#### TASK GOAL:
For the records below, print the lines from the line with "163.67 73.46 180))" through the line with "148.192164 56.202164 -90))" exactly as written; include both end lines and exclude the rest.
BEGIN
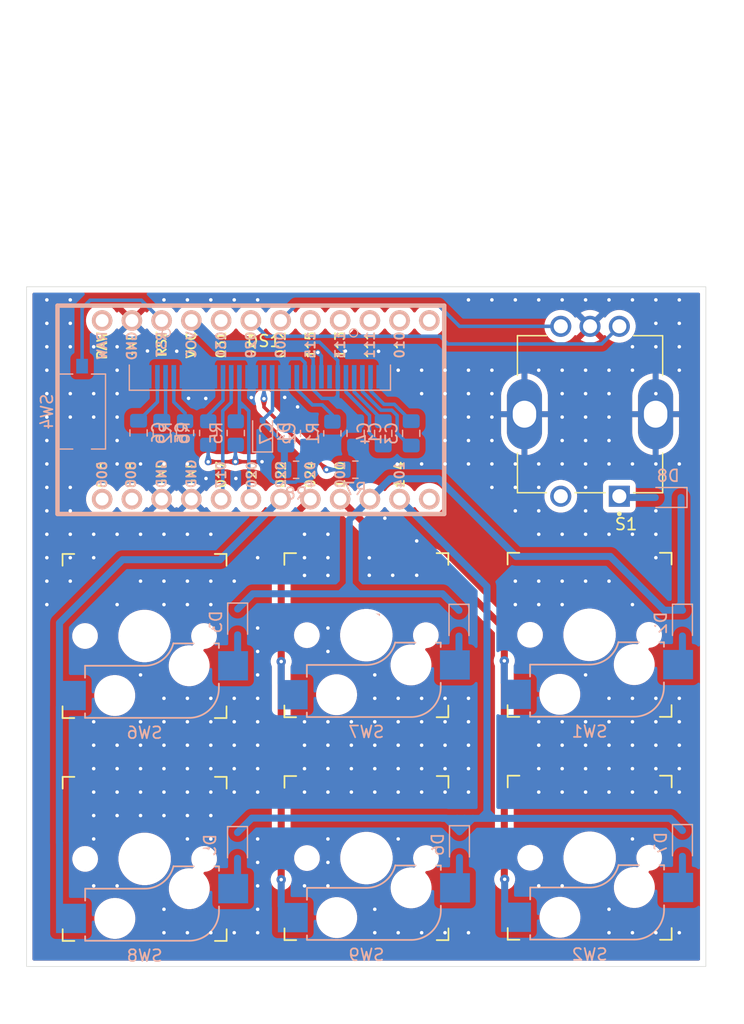
<source format=kicad_pcb>
(kicad_pcb
	(version 20241229)
	(generator "pcbnew")
	(generator_version "9.0")
	(general
		(thickness 1.6)
		(legacy_teardrops no)
	)
	(paper "A4")
	(layers
		(0 "F.Cu" signal)
		(2 "B.Cu" signal)
		(9 "F.Adhes" user "F.Adhesive")
		(11 "B.Adhes" user "B.Adhesive")
		(13 "F.Paste" user)
		(15 "B.Paste" user)
		(5 "F.SilkS" user "F.Silkscreen")
		(7 "B.SilkS" user "B.Silkscreen")
		(1 "F.Mask" user)
		(3 "B.Mask" user)
		(17 "Dwgs.User" user "User.Drawings")
		(19 "Cmts.User" user "User.Comments")
		(21 "Eco1.User" user "User.Eco1")
		(23 "Eco2.User" user "User.Eco2")
		(25 "Edge.Cuts" user)
		(27 "Margin" user)
		(31 "F.CrtYd" user "F.Courtyard")
		(29 "B.CrtYd" user "B.Courtyard")
		(35 "F.Fab" user)
		(33 "B.Fab" user)
		(39 "User.1" user)
		(41 "User.2" user)
		(43 "User.3" user)
		(45 "User.4" user)
	)
	(setup
		(pad_to_mask_clearance 0)
		(allow_soldermask_bridges_in_footprints no)
		(tenting front back)
		(pcbplotparams
			(layerselection 0x00000000_00000000_55555555_5755f5ff)
			(plot_on_all_layers_selection 0x00000000_00000000_00000000_00000000)
			(disableapertmacros no)
			(usegerberextensions no)
			(usegerberattributes yes)
			(usegerberadvancedattributes yes)
			(creategerberjobfile yes)
			(dashed_line_dash_ratio 12.000000)
			(dashed_line_gap_ratio 3.000000)
			(svgprecision 4)
			(plotframeref no)
			(mode 1)
			(useauxorigin no)
			(hpglpennumber 1)
			(hpglpenspeed 20)
			(hpglpendiameter 15.000000)
			(pdf_front_fp_property_popups yes)
			(pdf_back_fp_property_popups yes)
			(pdf_metadata yes)
			(pdf_single_document no)
			(dxfpolygonmode yes)
			(dxfimperialunits yes)
			(dxfusepcbnewfont yes)
			(psnegative no)
			(psa4output no)
			(plot_black_and_white yes)
			(sketchpadsonfab no)
			(plotpadnumbers no)
			(hidednponfab no)
			(sketchdnponfab yes)
			(crossoutdnponfab yes)
			(subtractmaskfromsilk no)
			(outputformat 1)
			(mirror no)
			(drillshape 1)
			(scaleselection 1)
			(outputdirectory "")
		)
	)
	(net 0 "")
	(net 1 "GND")
	(net 2 "+3.3V")
	(net 3 "Net-(DS1-C2N)")
	(net 4 "Net-(DS1-C2P)")
	(net 5 "Net-(DS1-C1P)")
	(net 6 "Net-(DS1-C1N)")
	(net 7 "Net-(DS1-VCOMH)")
	(net 8 "Net-(DS1-VCC)")
	(net 9 "/RES")
	(net 10 "Net-(D2-A)")
	(net 11 "row0")
	(net 12 "Net-(D3-A)")
	(net 13 "Net-(D4-A)")
	(net 14 "Net-(D5-A)")
	(net 15 "row1")
	(net 16 "Net-(D6-A)")
	(net 17 "Net-(D7-A)")
	(net 18 "Net-(D8-A)")
	(net 19 "unconnected-(DS1-NC-Pad7)")
	(net 20 "Net-(DS1-IREF)")
	(net 21 "Net-(DS1-D{slash}~{C})")
	(net 22 "Net-(DS1-BS1)")
	(net 23 "/SDA")
	(net 24 "/SCL")
	(net 25 "+3.7V")
	(net 26 "col3")
	(net 27 "ROT2")
	(net 28 "ROT1")
	(net 29 "col2")
	(net 30 "RST")
	(net 31 "col0")
	(net 32 "col1")
	(net 33 "unconnected-(U1-P1.13-Pad16)")
	(net 34 "unconnected-(U1-AIN7{slash}P0.31-Pad20)")
	(net 35 "unconnected-(U1-P1.06-Pad12)")
	(net 36 "unconnected-(U1-RX1{slash}P0.08-Pad2)")
	(net 37 "unconnected-(U1-P1.15-Pad17)")
	(net 38 "unconnected-(U1-TX0{slash}P0.06-Pad1)")
	(net 39 "unconnected-(U1-P1.11-Pad15)")
	(net 40 "unconnected-(U1-NFC2{slash}P0.10-Pad14)")
	(net 41 "unconnected-(U1-NFC1{slash}P0.09-Pad13)")
	(footprint "keyswitches:Kailh_socket_MX" (layer "F.Cu") (at 163.68 92.48 180))
	(footprint "nice-nano-kicad:nice_nano" (layer "F.Cu") (at 155.08 54.22875))
	(footprint "PEC12R_4225F_S0024:XDCR_PEC12R-4225F-S0024" (layer "F.Cu") (at 182.77 54.605 180))
	(footprint "keyswitches:Kailh_socket_MX" (layer "F.Cu") (at 144.74 92.55 180))
	(footprint "keyswitches:Kailh_socket_MX" (layer "F.Cu") (at 182.74 92.45 180))
	(footprint "keyswitches:Kailh_socket_MX" (layer "F.Cu") (at 163.67 73.46 180))
	(footprint "keyswitches:Kailh_socket_MX" (layer "F.Cu") (at 182.73 73.43 180))
	(footprint "keyswitches:Kailh_socket_MX" (layer "F.Cu") (at 144.73 73.53 180))
	(footprint "Diode_SMD:D_SOD-323F" (layer "B.Cu") (at 190.66 91.23 -90))
	(footprint "Display:OLED-128O064D" (layer "B.Cu") (at 154.58 51.41 180))
	(footprint "Capacitor_SMD:C_0805_2012Metric_Pad1.18x1.45mm_HandSolder" (layer "B.Cu") (at 165.10959 56.2375 -90))
	(footprint "Diode_SMD:D_SOD-323F" (layer "B.Cu") (at 171.58 72.4375 -90))
	(footprint "Capacitor_SMD:C_0805_2012Metric_Pad1.18x1.45mm_HandSolder" (layer "B.Cu") (at 167.49959 56.2375 -90))
	(footprint "Diode_SMD:D_SOD-323F" (layer "B.Cu") (at 171.62 91.33 -90))
	(footprint "Capacitor_SMD:C_0805_2012Metric_Pad1.18x1.45mm_HandSolder" (layer "B.Cu") (at 146.206082 56.202164 90))
	(footprint "Diode_SMD:D_SOD-323F" (layer "B.Cu") (at 154.81 56.2175 90))
	(footprint "Capacitor_SMD:C_0805_2012Metric_Pad1.18x1.45mm_HandSolder" (layer "B.Cu") (at 144.22 56.202164 90))
	(footprint "Diode_SMD:D_SOD-323F" (layer "B.Cu") (at 152.68 72.33 -90))
	(footprint "Resistor_SMD:R_0805_2012Metric_Pad1.20x1.40mm_HandSolder" (layer "B.Cu") (at 148.192164 56.202164 -90))
	(footprint "Capacitor_SMD:C_0805_2012Metric_Pad1.18x1.45mm_HandSolder" (layer "B.Cu") (at 156.796083 56.24 -90))
	(footprint "Capacitor_SMD:C_0805_2012Metric_Pad1.18x1.45mm_HandSolder" (layer "B.Cu") (at 158.782165 56.24 -90))
	(footprint "Resistor_SMD:R_0805_2012Metric_Pad1.20x1.40mm_HandSolder" (layer "B.Cu") (at 157.672165 59.3475 180))
	(footprint "Diode_SMD:D_SOD-323F" (layer "B.Cu") (at 190.66 72.43 -90))
	(footprint "Diode_SMD:D_SOD-323F" (layer "B.Cu") (at 189.44 61.71 180))
	(footprint "Resistor_SMD:R_0805_2012Metric_Pad1.20x1.40mm_HandSolder" (layer "B.Cu") (at 150.17 56.21 -90))
	(footprint "Capacitor_SMD:C_0805_2012Metric_Pad1.18x1.45mm_HandSolder" (layer "B.Cu") (at 162.754329 56.24 90))
	(footprint "Diode_SMD:D_SOD-323F" (layer "B.Cu") (at 152.67 91.4025 -90))
	(footprint "Resistor_SMD:R_0805_2012Metric_Pad1.20x1.40mm_HandSolder" (layer "B.Cu") (at 152.52 56.21 -90))
	(footprint "Resistor_SMD:R_0805_2012Metric_Pad1.20x1.40mm_HandSolder" (layer "B.Cu") (at 160.768247 56.24 -90))
	(footprint "Button_Switch_SMD:SW_Tactile_SPST_NO_Straight_CK_PTS636Sx25SMTRLFS" (layer "B.Cu") (at 139.4 54.37875 -90))
	(footprint "Resistor_SMD:R_0805_2012Metric_Pad1.20x1.40mm_HandSolder"
		(layer "B.Cu")
		(uuid "f30c9b78-1e0d-4bc7-8d57-6a49fe0b6e1e")
		(at 162.732165 59.3375)
		(descr "Resistor SMD 0805 (2012 Metric), square (rectangular) end terminal, IPC-7351 nominal with elongated pad for handsoldering. (Body size source: IPC-SM-782 page 72, https://www.pcb-3d.com/wordpress/wp-content/uploads/ipc-sm-782a_amendment_1_and_2.pdf), generated with kicad-footprint-generator")
		(tags "resistor handsolder")
		(property "Reference" "R7"
			(at 0 1.65 0)
			(layer "B.SilkS")
			(uuid "69e33f4b-0181-4b1c-b9aa-445517d194b0")
			(effects
				(font
					(size 1 1)
					(thickness 0.15)
				)
				(justify mirror)
			)
		)
		(property "Value" "4.7k"
			(a
... [405695 chars truncated]
</source>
END
#### SOLUTION FOR THIS PROBLEM:
	(footprint "keyswitches:Kailh_socket_MX" (layer "F.Cu") (at 163.67 73.46 180))
	(footprint "keyswitches:Kailh_socket_MX" (layer "F.Cu") (at 182.73 73.43 180))
	(footprint "keyswitches:Kailh_socket_MX" (layer "F.Cu") (at 144.73 73.53 180))
	(footprint "Diode_SMD:D_SOD-323F" (layer "B.Cu") (at 190.66 91.23 -90))
	(footprint "Display:OLED-128O064D" (layer "B.Cu") (at 154.58 51.41 180))
	(footprint "Capacitor_SMD:C_0805_2012Metric_Pad1.18x1.45mm_HandSolder" (layer "B.Cu") (at 165.10959 56.2375 -90))
	(footprint "Diode_SMD:D_SOD-323F" (layer "B.Cu") (at 171.58 72.4375 -90))
	(footprint "Capacitor_SMD:C_0805_2012Metric_Pad1.18x1.45mm_HandSolder" (layer "B.Cu") (at 167.49959 56.2375 -90))
	(footprint "Diode_SMD:D_SOD-323F" (layer "B.Cu") (at 171.62 91.33 -90))
	(footprint "Capacitor_SMD:C_0805_2012Metric_Pad1.18x1.45mm_HandSolder" (layer "B.Cu") (at 146.206082 56.202164 90))
	(footprint "Diode_SMD:D_SOD-323F" (layer "B.Cu") (at 154.81 56.2175 90))
	(footprint "Capacitor_SMD:C_0805_2012Metric_Pad1.18x1.45mm_HandSolder" (layer "B.Cu") (at 144.22 56.202164 90))
	(footprint "Diode_SMD:D_SOD-323F" (layer "B.Cu") (at 152.68 72.33 -90))
	(footprint "Resistor_SMD:R_0805_2012Metric_Pad1.20x1.40mm_HandSolder" (layer "B.Cu") (at 148.192164 56.202164 -90))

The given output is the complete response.